Não tive mesmo. A rotina da televisão é muito puxada: uma novela fica no ar oito meses, mas, antes disso, ela tem, pelo menos, seis meses de pré-produção com as pessoas que escrevem, os produtores, etc. São pessoas que trabalham muito também, cerca de 12 horas por dia. Os diretores e os escritores não vão ao teatro, eles não conhecem os atores de teatro. Cada um deve trabalhar mais ou menos 14 horas por dia escrevendo, dirigindo, editando... Esse trabalho de descobrir atores fica muito nos produtores de elenco e eu acho que eles são muito inseguros em ousar. Eles preferem repetir os atores nos mesmos papeis em que já deram certo um dia. Então, se eu fiz bem uma empregada, vou ser sempre escalada para fazer uma empregada. Acho que é medo, preguiça e falta de... Pra você ter ideia, vou resumir tudo isso em uma frase que um produtor de elenco, que foi ver “Agosto”, me disse: “Eu jamais escalaria esses atores para esses papeis e, no entanto, vocês fazem muito bem”. A gente fica numa posição completamente à parte mesmo: os atores de teatro são de teatro e os de televisão são os que deram certo na TV. É um mercado fechado. Acho que pode ser que um dia mude. Existe uma classe, que é uma casta com contrato quase que vitalício na TV. A partir do momento em que começar a todos serem contratados por obra, essa roda vai girar e vão aparecer novos atores na televisão. Vai fazer o mercado caminhar. Nos últimos tempos, esse caminho tem acontecido nas minisséries com Henrique Dias, a Mariana Lima, a Malu Gali, o Júlio Andrade.
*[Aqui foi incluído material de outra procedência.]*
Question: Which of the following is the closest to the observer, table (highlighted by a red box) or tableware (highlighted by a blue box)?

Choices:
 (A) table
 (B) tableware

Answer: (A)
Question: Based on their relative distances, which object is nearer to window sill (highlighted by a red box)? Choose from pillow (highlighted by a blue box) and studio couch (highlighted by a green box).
Desde que estreou a comédia ‘Dependências de Empregada’, há 42 anos, você ousaria citar sua maior conquista através do teatro? E sua maior frustração?
Vejo a vida como um todo. Vejo uma linha que a gente vai se preenchendo com altos e baixos. Com momentos muito bons, outros nem tanto, mas nada trágico. Minha vida não é um drama, embora tenha alguns momentos difíceis. Acho que o teatro me ensinou a viver. Como você tem que improvisar sempre, acaba que, a cada novo trabalho, você recomeça do zero, isso me ensinou a viver. Muitos fracassos e sucessos que vão fazendo a gente ficar forte. Hoje, sou uma pessoa sem medos. Medo de recomeçar, de refazer as coisas. Não tenho medo da vida. Ela é isso mesmo.
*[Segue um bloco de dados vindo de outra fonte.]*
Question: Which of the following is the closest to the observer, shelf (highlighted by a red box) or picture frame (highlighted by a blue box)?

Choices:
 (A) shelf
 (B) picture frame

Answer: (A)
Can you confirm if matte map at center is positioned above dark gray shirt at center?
Você completa 42 anos de carreira e chega aos 63 de idade com tudo: chutando a porta e se impondo como profissional e como mulher. Como você se enxerga nesse momento e o que você projeta para o futuro?
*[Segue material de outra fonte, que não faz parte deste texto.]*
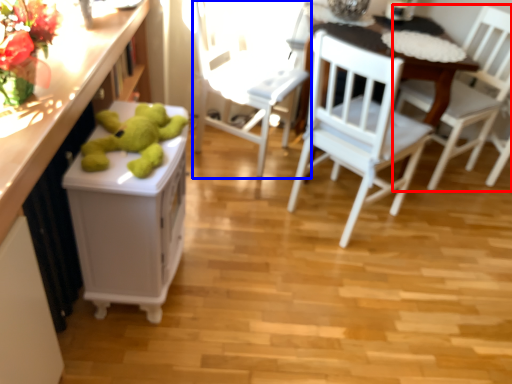
Question: Which of the following is the farthest to the observer, chair (highlighted by a red box) or chair (highlighted by a blue box)?

Choices:
 (A) chair
 (B) chair

Answer: (A)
Estou tendo um ano atípico, mas muito feliz, com muito reconhecimento, o que é bacana. Uma hora, isso tem que vir para dizer pra gente: “Oh, garota, você foi legal, então agora vou te dar uns presentinhos. Vai recebendo de braços abertos porque é teu, você merece. Vamos nessa”. Eu não sou uma pessoa ambiciosa, o que pode ser ruim para essa minha profissão. O que eu projeto para o futuro sempre projeto coletivamente. Acho que, se a gente tiver um país melhor, ele vai ser melhor para todo mundo. Se a gente tiver uma cultura, uma educação forte, todo mundo vai melhorar junto. Todo mundo sobe igual. O que desejo para mim, desejo para meu país. Sou brasileira, sou carioca, quero uma cidade melhor, um estado melhor, um país melhor e quero que a cultura e a educação do nosso país sejam fortes, agregadoras e que façam todo mundo crescer: intelectualmente, socialmente, financeiramente. Nunca quero só pra mim.